Talk to your healthcare provider about any potential side effects you might experience with the Priya Sensor. You should also report any adverse events to Customer Service. Possible side effects may include:
- Vaginal Irritation – The Priya Sensor is made of durable, medical-grade non-absorbent silicone. It should not irritate the inside of your vagina if cleaned and cared for properly. If at any time during your use of the Priya Sensor you experience any discomfort, discontinue use and contact your healthcare provider.
- Vaginal Sensitization – One could have a sensitivity to any substance, but it is extremely rare to have a sensitivity to silicone. Studies indicate that silicone is biocompatible with the body. This is why silicone has been used in healthcare applications for over 50 years. If you do experience skin sensitivity, immediately discontinue use and contact your healthcare provider.
- Vaginal Infection – Vaginal infections should be treated with appropriate antimicrobial therapy before using the Priya System. If a vaginal infection develops during use of the Priya System, then the Priya Sensor should be removed (see Section 5.9), and you should contact your healthcare provider.
- Sensor Removal Difficulty – On rare occasions, the Priya Sensor may adhere to the vaginal wall, making the Priya Sensor removal difficult. Vaginal wall ulceration or erosion should be carefully evaluated. If an ulceration or erosion has occurred, consideration should be given to leaving the Priya Sensor out and not replacing it until healing is complete, in order to prevent the Priya Sensor from adhering to the healing tissue.
If you are unable to remove your Priya Sensor, don't panic. Refer to the instructions for sensor removal in this IFU (Section 5.9 “Removing and Turning Off the Sensor” and Section 11 “Frequently Asked Questions”). It may also be helpful to bear down (like when you are having a bowel movement) to assist with sensor removal. If you continue to have difficulty, call your healthcare provider and schedule an appointment.
Note: it may help to use water-based lubrication gel on your finger for sensor removal.
- Toxic Shock Syndrome (TSS) – Although the Priya Sensor is not made of a highly-absorbable material; Toxic Shock Syndrome is a rare condition caused by the bacterium Staphylococcus aureus growing on blood or fluids in the vagina. For this reason, the Priya Sensor should not be worn during your menstrual period. Some of the symptoms are much the same as the flu, but they can become serious. STOP using the Priya Sensor immediately and call your healthcare provider right away if you have the following symptoms:
- sudden high fever (above 102°F or 39°C)
- a sunburn-like rash
- muscle aches
- fainting or feeling faint when standing up
- Expulsion – the Priya Sensor can be accidentally expelled, for example during intercourse, or with straining during a bowel movement.
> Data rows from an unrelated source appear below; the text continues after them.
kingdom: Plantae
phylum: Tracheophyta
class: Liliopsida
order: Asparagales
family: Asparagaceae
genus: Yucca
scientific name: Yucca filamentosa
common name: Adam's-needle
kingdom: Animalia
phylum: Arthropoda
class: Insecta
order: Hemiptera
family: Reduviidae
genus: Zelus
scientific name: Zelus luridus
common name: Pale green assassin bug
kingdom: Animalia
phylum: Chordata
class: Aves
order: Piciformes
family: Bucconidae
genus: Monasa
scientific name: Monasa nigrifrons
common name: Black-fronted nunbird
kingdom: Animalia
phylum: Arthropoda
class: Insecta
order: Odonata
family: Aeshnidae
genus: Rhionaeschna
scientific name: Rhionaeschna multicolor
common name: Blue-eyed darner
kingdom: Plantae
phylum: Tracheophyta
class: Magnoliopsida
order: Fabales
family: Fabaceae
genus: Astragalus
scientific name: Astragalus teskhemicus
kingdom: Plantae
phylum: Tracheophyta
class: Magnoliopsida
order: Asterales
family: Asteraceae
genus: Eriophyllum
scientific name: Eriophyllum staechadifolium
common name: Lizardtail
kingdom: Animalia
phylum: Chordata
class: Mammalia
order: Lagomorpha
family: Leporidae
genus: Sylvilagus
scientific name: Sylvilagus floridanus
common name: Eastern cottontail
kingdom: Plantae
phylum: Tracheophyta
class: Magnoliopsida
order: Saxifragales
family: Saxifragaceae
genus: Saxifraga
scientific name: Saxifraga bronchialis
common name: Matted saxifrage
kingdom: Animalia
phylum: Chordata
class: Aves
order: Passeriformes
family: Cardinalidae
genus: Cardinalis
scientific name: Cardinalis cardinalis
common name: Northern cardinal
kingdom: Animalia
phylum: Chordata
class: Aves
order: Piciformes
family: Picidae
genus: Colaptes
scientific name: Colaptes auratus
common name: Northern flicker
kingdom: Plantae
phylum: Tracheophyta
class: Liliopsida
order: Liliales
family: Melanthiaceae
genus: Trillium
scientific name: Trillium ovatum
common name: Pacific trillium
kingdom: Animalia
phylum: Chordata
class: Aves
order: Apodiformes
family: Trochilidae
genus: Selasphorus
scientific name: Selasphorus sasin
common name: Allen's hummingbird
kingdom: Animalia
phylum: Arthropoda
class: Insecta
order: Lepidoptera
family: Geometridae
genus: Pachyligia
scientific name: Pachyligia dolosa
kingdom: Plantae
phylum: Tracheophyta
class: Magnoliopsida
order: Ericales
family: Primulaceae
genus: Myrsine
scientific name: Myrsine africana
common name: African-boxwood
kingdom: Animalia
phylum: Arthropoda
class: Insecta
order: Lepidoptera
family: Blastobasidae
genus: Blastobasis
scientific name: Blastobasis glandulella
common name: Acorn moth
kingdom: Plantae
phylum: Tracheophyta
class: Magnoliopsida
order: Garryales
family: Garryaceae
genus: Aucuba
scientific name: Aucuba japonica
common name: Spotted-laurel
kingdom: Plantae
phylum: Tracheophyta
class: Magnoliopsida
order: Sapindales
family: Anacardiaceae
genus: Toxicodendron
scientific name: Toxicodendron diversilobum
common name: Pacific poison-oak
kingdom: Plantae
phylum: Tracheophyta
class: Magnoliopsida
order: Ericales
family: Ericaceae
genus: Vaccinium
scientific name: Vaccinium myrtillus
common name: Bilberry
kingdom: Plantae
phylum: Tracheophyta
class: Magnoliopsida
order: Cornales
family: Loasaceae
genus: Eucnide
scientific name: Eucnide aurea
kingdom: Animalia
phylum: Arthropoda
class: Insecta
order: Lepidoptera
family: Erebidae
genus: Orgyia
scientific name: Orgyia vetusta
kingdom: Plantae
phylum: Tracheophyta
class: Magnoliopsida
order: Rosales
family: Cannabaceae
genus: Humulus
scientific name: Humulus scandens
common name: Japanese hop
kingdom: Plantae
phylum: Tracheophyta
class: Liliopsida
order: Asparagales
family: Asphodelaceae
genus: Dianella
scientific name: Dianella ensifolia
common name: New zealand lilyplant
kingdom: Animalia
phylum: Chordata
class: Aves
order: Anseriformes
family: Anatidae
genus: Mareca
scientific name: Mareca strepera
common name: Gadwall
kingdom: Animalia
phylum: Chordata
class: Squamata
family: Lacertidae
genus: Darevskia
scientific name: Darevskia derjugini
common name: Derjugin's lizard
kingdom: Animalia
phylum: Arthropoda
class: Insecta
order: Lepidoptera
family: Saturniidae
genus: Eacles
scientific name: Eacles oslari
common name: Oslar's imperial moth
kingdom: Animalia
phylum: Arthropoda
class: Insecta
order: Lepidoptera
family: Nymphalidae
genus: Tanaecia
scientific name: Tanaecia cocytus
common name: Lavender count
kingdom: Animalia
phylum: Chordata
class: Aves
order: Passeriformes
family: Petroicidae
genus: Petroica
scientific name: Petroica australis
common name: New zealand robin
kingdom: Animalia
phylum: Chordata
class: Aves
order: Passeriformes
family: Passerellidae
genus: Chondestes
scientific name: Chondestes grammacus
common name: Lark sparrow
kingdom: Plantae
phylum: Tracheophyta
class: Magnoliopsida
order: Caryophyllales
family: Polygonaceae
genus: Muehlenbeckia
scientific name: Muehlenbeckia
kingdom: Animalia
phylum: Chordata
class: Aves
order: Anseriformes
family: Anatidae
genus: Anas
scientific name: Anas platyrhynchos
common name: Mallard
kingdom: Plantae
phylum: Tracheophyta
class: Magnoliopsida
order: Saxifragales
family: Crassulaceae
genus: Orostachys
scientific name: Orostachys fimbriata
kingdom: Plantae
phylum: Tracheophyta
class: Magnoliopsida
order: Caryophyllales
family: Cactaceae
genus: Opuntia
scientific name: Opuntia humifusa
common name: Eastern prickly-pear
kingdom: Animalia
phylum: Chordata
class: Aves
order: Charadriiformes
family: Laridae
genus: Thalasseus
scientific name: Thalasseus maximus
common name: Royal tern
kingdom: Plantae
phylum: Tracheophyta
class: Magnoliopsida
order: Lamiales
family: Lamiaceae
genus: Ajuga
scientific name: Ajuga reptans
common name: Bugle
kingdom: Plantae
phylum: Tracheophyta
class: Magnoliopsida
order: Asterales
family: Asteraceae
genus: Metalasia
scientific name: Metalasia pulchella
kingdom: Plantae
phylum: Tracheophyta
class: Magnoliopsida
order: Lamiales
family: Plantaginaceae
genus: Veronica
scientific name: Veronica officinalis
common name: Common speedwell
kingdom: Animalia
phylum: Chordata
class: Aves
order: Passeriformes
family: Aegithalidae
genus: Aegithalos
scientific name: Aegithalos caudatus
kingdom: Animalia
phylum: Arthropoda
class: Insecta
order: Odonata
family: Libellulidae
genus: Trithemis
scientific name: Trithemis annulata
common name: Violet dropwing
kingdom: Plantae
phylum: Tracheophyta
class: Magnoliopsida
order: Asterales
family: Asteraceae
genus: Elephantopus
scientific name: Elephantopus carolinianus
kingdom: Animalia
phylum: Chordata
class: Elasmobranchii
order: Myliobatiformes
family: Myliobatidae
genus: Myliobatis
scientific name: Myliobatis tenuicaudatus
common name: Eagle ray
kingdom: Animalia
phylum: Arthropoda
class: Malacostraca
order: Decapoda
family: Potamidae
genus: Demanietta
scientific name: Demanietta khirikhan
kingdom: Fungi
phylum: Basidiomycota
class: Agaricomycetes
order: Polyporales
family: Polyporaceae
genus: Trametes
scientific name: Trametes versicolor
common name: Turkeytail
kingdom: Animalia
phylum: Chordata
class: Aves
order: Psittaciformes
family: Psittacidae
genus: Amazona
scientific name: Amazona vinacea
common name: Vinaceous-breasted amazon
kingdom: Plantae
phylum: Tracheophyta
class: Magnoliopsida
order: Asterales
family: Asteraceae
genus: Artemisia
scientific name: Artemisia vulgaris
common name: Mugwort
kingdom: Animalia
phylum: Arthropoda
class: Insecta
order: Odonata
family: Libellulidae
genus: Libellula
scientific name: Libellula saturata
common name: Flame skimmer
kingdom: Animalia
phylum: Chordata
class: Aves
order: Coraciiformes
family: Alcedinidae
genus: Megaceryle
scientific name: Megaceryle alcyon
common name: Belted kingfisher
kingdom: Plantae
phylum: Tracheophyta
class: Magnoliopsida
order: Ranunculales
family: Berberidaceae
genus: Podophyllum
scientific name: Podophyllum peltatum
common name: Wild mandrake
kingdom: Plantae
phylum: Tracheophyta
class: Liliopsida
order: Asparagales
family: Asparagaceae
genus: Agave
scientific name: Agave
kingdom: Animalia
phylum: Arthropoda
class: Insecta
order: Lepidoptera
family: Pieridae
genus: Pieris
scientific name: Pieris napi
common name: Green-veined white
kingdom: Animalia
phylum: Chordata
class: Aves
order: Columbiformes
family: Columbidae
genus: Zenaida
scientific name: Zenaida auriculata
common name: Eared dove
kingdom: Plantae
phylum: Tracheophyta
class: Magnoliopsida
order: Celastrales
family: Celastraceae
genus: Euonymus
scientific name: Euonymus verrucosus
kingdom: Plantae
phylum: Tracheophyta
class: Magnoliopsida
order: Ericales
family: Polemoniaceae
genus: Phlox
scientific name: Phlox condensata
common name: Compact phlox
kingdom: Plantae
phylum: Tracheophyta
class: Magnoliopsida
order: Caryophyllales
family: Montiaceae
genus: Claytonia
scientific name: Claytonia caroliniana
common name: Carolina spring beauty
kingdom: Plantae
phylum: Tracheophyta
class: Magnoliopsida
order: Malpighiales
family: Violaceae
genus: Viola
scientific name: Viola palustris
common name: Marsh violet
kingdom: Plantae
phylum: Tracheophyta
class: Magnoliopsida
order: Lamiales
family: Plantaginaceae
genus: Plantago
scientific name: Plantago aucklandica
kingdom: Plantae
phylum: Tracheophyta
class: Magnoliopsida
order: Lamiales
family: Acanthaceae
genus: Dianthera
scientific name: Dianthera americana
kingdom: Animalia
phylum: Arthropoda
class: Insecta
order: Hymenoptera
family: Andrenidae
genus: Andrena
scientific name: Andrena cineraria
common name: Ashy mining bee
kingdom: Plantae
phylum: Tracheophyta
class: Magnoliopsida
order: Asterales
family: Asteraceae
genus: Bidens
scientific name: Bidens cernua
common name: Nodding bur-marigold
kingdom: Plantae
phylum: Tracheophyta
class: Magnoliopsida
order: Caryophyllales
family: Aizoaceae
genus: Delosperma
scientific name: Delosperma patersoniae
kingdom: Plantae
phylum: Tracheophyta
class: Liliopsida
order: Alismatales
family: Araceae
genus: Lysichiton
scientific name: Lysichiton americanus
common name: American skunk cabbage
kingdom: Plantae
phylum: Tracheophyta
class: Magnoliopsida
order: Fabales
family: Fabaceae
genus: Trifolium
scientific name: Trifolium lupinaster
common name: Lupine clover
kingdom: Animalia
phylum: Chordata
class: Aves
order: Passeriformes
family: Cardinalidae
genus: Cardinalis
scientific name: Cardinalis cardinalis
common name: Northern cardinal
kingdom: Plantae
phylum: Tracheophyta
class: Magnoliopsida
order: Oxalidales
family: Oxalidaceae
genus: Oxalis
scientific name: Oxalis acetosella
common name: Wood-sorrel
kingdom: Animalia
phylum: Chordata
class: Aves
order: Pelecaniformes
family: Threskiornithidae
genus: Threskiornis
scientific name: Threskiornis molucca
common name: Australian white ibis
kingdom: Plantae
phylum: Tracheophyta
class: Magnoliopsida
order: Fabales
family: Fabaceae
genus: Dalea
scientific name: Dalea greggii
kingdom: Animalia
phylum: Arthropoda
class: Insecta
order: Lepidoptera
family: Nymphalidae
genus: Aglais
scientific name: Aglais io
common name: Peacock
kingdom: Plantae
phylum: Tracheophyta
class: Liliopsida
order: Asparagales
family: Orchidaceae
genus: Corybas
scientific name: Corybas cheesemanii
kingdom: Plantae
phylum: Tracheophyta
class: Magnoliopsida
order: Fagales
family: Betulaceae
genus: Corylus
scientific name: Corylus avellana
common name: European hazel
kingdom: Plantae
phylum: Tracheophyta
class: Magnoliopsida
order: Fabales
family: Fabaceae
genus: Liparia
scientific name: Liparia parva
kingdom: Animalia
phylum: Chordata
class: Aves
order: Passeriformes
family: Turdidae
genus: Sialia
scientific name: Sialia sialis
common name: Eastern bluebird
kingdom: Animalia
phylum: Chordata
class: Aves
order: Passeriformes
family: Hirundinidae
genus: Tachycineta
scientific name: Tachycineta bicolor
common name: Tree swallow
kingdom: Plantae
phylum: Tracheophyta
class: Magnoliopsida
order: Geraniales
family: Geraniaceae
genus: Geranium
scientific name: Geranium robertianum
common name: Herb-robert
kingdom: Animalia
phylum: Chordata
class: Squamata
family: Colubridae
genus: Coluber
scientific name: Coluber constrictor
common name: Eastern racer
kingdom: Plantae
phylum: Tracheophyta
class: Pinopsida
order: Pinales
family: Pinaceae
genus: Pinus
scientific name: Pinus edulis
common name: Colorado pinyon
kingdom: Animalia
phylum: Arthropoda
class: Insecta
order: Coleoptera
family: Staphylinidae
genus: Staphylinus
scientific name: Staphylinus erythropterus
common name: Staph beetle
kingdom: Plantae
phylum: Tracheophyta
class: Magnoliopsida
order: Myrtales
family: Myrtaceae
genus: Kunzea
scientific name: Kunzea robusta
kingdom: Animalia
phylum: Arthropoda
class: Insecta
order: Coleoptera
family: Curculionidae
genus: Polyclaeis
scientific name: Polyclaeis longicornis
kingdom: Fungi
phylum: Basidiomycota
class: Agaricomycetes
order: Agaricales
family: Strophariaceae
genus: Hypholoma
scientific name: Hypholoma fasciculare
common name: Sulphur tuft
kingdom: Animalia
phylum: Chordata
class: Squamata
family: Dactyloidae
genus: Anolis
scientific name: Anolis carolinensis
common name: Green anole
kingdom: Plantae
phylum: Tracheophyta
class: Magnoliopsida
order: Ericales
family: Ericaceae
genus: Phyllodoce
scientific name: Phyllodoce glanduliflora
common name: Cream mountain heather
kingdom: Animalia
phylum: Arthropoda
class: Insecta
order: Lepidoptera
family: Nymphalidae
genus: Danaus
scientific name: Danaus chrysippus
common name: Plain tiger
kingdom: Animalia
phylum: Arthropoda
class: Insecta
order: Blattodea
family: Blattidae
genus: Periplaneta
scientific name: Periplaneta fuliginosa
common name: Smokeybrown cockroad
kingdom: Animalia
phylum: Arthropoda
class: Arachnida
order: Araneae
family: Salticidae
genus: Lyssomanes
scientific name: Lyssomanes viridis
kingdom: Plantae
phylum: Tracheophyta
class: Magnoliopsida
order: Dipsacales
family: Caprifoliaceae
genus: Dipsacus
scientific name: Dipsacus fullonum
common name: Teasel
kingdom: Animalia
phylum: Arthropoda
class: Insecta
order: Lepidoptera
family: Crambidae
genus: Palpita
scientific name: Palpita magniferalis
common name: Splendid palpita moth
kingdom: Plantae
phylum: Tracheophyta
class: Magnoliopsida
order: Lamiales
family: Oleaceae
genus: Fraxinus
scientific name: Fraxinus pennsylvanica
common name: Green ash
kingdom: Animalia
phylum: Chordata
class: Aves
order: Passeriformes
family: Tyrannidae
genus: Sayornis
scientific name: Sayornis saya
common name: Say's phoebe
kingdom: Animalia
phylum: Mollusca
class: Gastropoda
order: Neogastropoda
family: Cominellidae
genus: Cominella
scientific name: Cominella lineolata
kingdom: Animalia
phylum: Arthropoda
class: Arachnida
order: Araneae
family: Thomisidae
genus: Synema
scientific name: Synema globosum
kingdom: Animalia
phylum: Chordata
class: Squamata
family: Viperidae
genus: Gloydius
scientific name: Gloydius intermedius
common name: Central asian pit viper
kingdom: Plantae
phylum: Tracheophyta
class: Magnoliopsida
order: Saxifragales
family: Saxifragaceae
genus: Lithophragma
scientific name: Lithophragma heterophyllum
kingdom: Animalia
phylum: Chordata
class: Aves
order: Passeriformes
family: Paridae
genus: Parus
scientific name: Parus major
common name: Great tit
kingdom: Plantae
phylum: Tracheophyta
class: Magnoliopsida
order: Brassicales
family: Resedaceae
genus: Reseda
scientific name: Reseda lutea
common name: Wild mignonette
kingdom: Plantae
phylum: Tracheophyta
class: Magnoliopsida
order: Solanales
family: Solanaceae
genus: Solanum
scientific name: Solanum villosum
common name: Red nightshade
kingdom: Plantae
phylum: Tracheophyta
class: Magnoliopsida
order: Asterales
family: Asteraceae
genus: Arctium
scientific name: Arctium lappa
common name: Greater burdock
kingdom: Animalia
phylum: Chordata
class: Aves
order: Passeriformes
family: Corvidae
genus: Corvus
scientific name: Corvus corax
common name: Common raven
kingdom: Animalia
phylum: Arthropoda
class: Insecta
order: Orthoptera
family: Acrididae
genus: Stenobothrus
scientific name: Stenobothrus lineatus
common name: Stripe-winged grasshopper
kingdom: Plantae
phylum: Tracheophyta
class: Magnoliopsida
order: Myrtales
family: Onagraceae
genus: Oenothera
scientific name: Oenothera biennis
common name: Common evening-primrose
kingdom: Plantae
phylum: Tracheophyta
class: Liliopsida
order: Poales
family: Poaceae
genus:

If the Priya Sensor is accidentally expelled, wash your hands, and clean the Priya Sensor according to cleaning instructions (see Section 4) before you re-insert.
- Partner Discomfort – if your partner experiences any discomfort from the Priya Sensor (i.e., penis discomfort or irritation), the Priya Sensor can be removed during intercourse. If the Priya Sensor was removed during intercourse, clean according to cleaning instructions (see Section 4) before you re-insert. To achieve the most accurate fertile window prediction, the sensor should be re-inserted as soon as possible (within 1-2 hours).
- Tampon Use – you should not be wearing a Priya Sensor during your menstrual period, and therefore, you should not be using a tampon at the same time that you’re wearing the Priya Sensor.
- Other Possible Side Effects – this includes foreign body sensation, tissue irritation inside your vagina or cervix, vaginal discharge, and vaginal discomfort. Should you have any concerns about allergies, please consult your physician or dermatologist.